Edit: some more creative googling seems to indicate that this is a driver error (eg. https://devtalk.nvidia.com/default/topic/987301/linux/error-graphics-sm-warp-exception-on-gpc-1-tpc-0-out-of-range-address-xid-13-xid-43-/). I can only trigger it if I restart my app quickly in succession. Does that sound plausible?

I don’t see anything that looks like a driver error. Everything indicates the code is making an illegal access. That should be debugged. I can’t speculate as to the reasons for this with the limited information you’ve provided.

It’s fully expected that if your code makes an illegal access (which doesn’t mean CUDA or the driver is broken, it means your code is broken) that there might be some debug spew that shows up in dmesg. The dmesg spew you’ve extracted seems to correspond exactly with the runtime error indication you are getting.

Right, I thought the same. But I can’t find any illegal access. I’m literally just creating a device vector from a native array and then feeding it into a thrust::remove_if. I don’t see any scope for any illegal access.
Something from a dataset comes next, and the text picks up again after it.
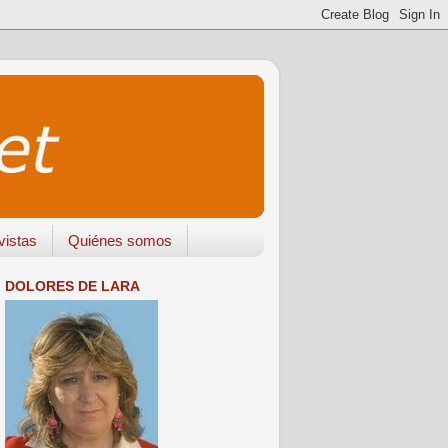
vistas
Quiénes somos
DOLORES DE LARA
This is all single threaded as well, unless there’s some sort of async magic going on behind the scenes in Thrust.

Interestingly, starting and stopping a simple test app repeatedly in quick succession triggers the same error. Other CUDA apps then won’t start until 20 to 30 seconds have passed.
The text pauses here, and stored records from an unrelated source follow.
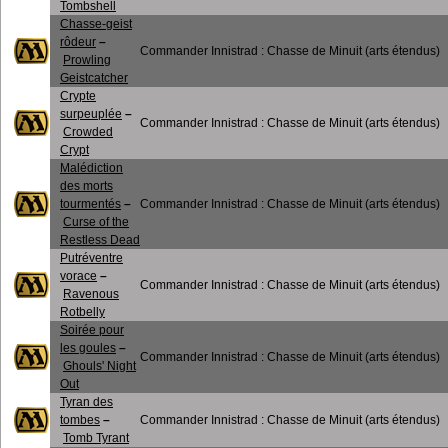
Tombshell
Chasse-geist
rôdeur
–
Commander Innistrad : Chasse de Minuit (arts étendus)
Prowling
Geistcatcher
Crypte
surpeuplée
–
Commander Innistrad : Chasse de Minuit (arts étendus)
Crowded
Crypt
Malédiction
des morts
tourmentés
–
Commander Innistrad : Chasse de Minuit (arts étendus)
Curse of the
Restless Dead
Putréventre
vorace
–
Commander Innistrad : Chasse de Minuit (arts étendus)
Ravenous
Rotbelly
Soirée pour
les goules
–
Commander Innistrad : Chasse de Minuit (arts étendus)
Ghouls' Night
Out
Tyran des
tombes
–
Commander Innistrad : Chasse de Minuit (arts étendus)
Tomb Tyrant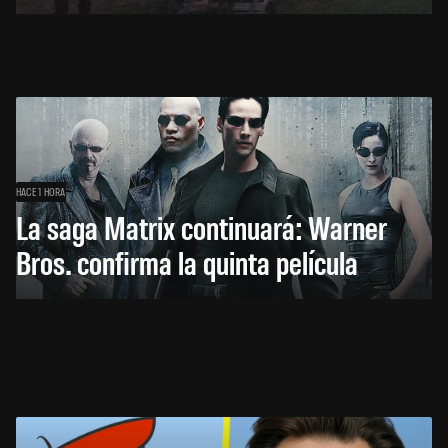
HACE 1 HORA
La saga Matrix continuará: Warner
Bros. confirma la quinta película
I’ll attempt to extract a test case.

Ok, so here’s a tiny minimal test case that reproduces the problem:

#include <thrust/device_vector.h>
#include <thrust/host_vector.h>
#include <thrust/execution_policy.h>
#include <thrust/remove.h>

struct is_even
{
    __host__ __device__
    bool operator()(const int x)
    {
        return (x % 2) == 0;
    }
};

void filter_device_vector_in_place(thrust::device_vector<int>* d_filter_values) {
    auto result = thrust::remove_if(thrust::device, d_filter_values->begin(), d_filter_values->end(), is_even());

    d_filter_values->erase(result, d_filter_values->end());
    d_filter_values->shrink_to_fit();
}

int main() {
    int size = 1000000;
    int* values = (int *)malloc(sizeof(int)*size);

    for(int x = 0; x < size; x++) {
        values[x] = rand();
    }

    int *startPointer = values;
    auto v = new thrust::device_vector<int>(startPointer, startPointer + size);

    filter_device_vector_in_place(v);
}

Running this 10 times consecutively triggers that error three or four times in ten.
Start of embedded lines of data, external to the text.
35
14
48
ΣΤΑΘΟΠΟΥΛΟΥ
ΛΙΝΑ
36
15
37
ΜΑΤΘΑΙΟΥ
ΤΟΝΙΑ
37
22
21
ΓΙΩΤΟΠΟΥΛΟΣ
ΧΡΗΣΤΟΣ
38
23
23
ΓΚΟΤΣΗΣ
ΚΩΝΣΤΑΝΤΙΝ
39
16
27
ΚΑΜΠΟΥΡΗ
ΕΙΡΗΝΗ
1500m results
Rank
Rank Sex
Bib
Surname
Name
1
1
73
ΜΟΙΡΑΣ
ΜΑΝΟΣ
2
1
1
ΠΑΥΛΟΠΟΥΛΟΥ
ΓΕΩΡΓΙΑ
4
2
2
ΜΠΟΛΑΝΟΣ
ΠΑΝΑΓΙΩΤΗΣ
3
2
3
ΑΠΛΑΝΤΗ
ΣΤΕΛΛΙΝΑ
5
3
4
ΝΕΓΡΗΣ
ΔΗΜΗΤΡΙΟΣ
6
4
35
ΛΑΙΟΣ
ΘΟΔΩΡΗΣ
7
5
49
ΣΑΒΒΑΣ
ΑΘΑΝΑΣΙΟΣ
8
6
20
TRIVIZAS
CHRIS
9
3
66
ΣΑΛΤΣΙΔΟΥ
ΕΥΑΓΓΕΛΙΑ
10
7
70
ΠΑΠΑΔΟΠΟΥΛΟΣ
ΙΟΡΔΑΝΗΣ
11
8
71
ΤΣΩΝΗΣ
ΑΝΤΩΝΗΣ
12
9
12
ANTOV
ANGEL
And an even more simplified example:

#include <thrust/device_vector.h>
#include <thrust/host_vector.h>
#include <thrust/execution_policy.h>
#include <thrust/remove.h>

struct is_even
{
    __host__ __device__
    bool operator()(const int x)
    {
        return (x % 2) == 0;
    }
};

int main() {
    int size = 1000000;
    int* values = (int *)malloc(sizeof(int)*size);

    for(int x = 0; x < size; x++) {
        values[x] = rand();
    }

    auto d_filter_values = thrust::device_vector<int>(values, values + size);

    auto result = thrust::remove_if(thrust::device, d_filter_values.begin(), d_filter_values.end(), is_even());
}

This regularly but not always results in:

terminate called after throwing an instance of 'thrust::system::system_error'
  what():  copy_if failed to synchronize: an illegal memory access was encountered

Ok, I found the cause: this is being compiled as a shared library / executable I’d neglected to set the same compilation options in all modules. I added

set(CMAKE_CUDA_FLAGS "${CUDA_NVCC_FLAGS} ${CUDA_ARCH} --std=c++14 -arch sm_61")

to every module and it works reliably now.